*Actividades*:
1. Según el texto sobre el coworking, ¿con qué actividad empezaba la jornada para separar la vida personal del trabajo?
2. Reproduzca el fragmento del texto sobre el coworking desde "Sinceramente, al principio" hasta "prevista ¡Así que imagínate!", ambos incluidos, cambiando "terraza" por "cocina".
3. Retome el texto sobre el coworking y continúelo a partir de su última oración.

*Texto seleccionado*:
------------------------------------------------

No era una oficina fría ni un lugar ruidoso; era un espacio vivo, con ritmos distintos que se entrelazaban sin molestarse. Y eso, sinceramente, me atrapó desde el primer momento.
La rutina que necesitaba sin saberlo.
Uno de los mayores cambios que noté fue mi forma de organizarme. Empezar la jornada con una pequeña caminata hasta el espacio coworking me ayudó a separar mi vida personal del trabajo: Me preparaba, salía de casa y entraba en “modo profesional” al llegar al espacio; ese pequeño gesto ya marcó una diferencia inmensa.
Dejé de procrastinar porque no podía quedarme en pijama ni distraerme con la televisión o las tareas domésticas. Al estar rodeada de otras personas que también estaban concentradas en lo suyo, me contagiaba de esa energía productiva. Empecé a respetar mis horarios, a tomar descansos reales y, lo más importante: a ser más eficaz en mi trabajo sin tener que alargar mis días hasta la madrugada.
Sinceramente, al principio pensaba que ir a un coworking era simplemente tener un escritorio y buena conexión a internet, pero pronto descubrí que era mucho más. Cada día conocía a personas que venían de mundos completamente distintos al mío: desarrolladores, arquitectas, copywriters, diseñadoras gráficas, incluso profesionales que trabajaban para empresas de otros países desde allí.
Las conversaciones durante la pausa del café o las comidas compartidas en la terraza se convirtieron en pequeñas joyas de aprendizaje. Empecé a abrir mi mente, a ver nuevas formas de plantear mis servicios y a descubrir herramientas que ni sabía que existían. De hecho, en más de una ocasión una charla espontánea acabó en una colaboración que no tenía prevista ¡Así que imagínate!
El empujón que necesitaba para profesionalizarme.
Cuando trabajaba desde casa, todo era un poco improvisado: mi presentación como marca no estaba clara, mis presupuestos eran confusos y no tenía ni idea de cómo organizar bien mis ingresos. Pero al compartir espacio con otras personas que ya llevaban más tiempo emprendiendo, fui aprendiendo por observación. Veía cómo se relacionaban con sus clientes, cómo gestionaban sus tiempos, qué herramientas usaban, y poco a poco fui incorporando esos hábitos a mi propia rutina.

------------------------------------------------

*Datos para examinar*:
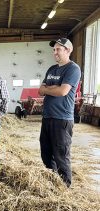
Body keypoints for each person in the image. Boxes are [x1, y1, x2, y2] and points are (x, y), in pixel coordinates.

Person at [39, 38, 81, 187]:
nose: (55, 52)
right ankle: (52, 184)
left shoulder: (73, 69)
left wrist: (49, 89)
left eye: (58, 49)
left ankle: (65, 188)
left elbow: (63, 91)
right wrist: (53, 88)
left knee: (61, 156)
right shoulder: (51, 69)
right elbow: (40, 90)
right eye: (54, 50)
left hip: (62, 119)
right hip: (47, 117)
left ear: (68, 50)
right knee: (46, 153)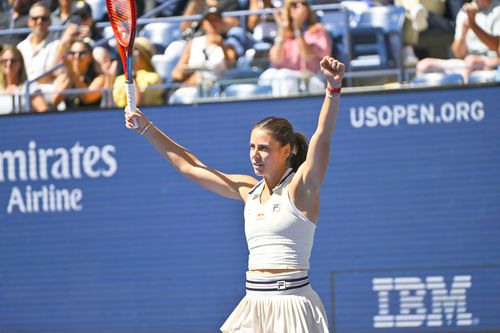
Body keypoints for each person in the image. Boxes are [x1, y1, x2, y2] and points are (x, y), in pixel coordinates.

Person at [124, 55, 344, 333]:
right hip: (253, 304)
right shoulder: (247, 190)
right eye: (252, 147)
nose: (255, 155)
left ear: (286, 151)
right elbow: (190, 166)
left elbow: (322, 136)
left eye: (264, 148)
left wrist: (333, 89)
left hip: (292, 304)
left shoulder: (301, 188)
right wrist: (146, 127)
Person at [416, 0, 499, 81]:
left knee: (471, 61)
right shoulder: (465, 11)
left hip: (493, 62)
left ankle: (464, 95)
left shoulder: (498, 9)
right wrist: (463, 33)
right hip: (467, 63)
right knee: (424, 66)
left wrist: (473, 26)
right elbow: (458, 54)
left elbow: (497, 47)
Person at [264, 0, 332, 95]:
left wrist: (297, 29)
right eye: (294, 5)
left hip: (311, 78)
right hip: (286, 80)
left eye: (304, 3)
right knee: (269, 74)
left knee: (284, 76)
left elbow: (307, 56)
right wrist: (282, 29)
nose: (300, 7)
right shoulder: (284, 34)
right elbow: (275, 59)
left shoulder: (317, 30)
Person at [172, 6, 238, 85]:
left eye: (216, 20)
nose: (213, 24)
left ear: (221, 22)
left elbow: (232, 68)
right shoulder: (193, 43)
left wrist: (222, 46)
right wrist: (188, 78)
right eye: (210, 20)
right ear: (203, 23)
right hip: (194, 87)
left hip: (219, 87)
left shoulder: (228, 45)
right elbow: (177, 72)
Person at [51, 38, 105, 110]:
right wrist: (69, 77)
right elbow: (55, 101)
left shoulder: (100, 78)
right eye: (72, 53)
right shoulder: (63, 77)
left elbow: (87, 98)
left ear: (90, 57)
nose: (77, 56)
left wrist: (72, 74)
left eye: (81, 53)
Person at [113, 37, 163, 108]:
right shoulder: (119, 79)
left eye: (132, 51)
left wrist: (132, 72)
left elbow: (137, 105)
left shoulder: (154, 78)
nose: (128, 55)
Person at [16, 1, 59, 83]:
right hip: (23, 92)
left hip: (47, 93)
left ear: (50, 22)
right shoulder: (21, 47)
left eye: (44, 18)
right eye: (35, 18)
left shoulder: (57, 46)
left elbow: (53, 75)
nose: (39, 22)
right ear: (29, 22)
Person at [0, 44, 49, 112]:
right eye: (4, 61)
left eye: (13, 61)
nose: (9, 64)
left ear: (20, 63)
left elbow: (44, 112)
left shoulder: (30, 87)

------------------------------------------------

*Respuestas proporcionadas*:
1. Con una pequeña caminata hasta el espacio coworking.

2.
Sinceramente, al principio pensaba que ir a un coworking era simplemente tener un escritorio y buena conexión a internet, pero pronto descubrí que era mucho más. Cada día conocía a personas que venían de mundos completamente distintos al mío: desarrolladores, arquitectas, copywriters, diseñadoras gráficas, incluso profesionales que trabajaban para empresas de otros países desde allí.
Las conversaciones durante la pausa del café o las comidas compartidas en la cocina se convirtieron en pequeñas joyas de aprendizaje. Empecé a abrir mi mente, a ver nuevas formas de plantear mis servicios y a descubrir herramientas que ni sabía que existían. De hecho, en más de una ocasión una charla espontánea acabó en una colaboración que no tenía prevista ¡Así que imagínate!

3.
Además, empecé a usar mejor mis recursos: uno de mis compañeros me recomendó un programa de facturación que me salvó la vida, otra me animó a invertir en una web propia, y sin duda, fueron esas pequeñas mejoras las que hicieron una diferencia real en mi día a día. Me ayudaron a pasar de ser una artista que aceptaba encargos sueltos a una profesional con visión de negocio.
La visibilidad que no esperaba.
Algo que jamás imaginé fue que el coworking también me ayudaría a conseguir clientes a través del boca a boca. Cuando las personas ven tu trabajo, te preguntan, recomiendan o incluso te proponen proyectos ¡Todo fluye! De hecho, en mi caso, una compañera me pidió una ilustración personalizada como regalo de cumpleaños, y ese encargo acabó circulando por redes sociales, atrayendo otros nuevos encargos.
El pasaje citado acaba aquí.